§ What is needed
Check every line of the material for the word "weniger". Copy those that have it.

[Input Boundary: Start]

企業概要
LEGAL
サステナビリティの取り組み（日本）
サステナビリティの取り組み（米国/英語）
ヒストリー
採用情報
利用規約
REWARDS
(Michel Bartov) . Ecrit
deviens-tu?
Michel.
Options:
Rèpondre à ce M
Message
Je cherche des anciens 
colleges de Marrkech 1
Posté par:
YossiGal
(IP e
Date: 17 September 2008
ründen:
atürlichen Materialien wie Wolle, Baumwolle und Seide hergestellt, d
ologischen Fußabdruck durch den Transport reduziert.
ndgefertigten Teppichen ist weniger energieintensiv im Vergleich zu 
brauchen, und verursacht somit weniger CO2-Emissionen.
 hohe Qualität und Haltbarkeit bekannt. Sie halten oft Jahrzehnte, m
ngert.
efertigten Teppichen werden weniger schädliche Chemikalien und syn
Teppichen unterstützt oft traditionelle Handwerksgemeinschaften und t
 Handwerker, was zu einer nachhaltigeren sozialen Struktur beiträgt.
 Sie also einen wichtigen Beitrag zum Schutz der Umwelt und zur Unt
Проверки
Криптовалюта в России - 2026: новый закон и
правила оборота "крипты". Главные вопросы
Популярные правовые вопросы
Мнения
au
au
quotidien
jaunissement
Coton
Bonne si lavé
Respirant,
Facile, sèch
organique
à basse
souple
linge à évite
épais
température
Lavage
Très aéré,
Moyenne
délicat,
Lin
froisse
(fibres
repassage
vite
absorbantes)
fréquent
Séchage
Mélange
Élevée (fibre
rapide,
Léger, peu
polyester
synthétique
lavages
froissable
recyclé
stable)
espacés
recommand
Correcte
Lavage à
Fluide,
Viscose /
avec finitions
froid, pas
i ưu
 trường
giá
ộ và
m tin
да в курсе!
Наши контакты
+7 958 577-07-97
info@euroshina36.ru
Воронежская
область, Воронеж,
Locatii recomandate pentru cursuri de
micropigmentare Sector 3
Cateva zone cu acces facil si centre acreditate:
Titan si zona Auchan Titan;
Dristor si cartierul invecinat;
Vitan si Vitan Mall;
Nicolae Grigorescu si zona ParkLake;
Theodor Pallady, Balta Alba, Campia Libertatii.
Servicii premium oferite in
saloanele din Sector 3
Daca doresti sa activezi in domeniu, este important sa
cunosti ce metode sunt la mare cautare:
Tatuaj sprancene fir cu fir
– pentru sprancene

[Input Boundary: End]

§ Solution to this problem
ndgefertigten Teppichen ist weniger energieintensiv im Vergleich zu 
brauchen, und verursacht somit weniger CO2-Emissionen.
efertigten Teppichen werden weniger schädliche Chemikalien und syn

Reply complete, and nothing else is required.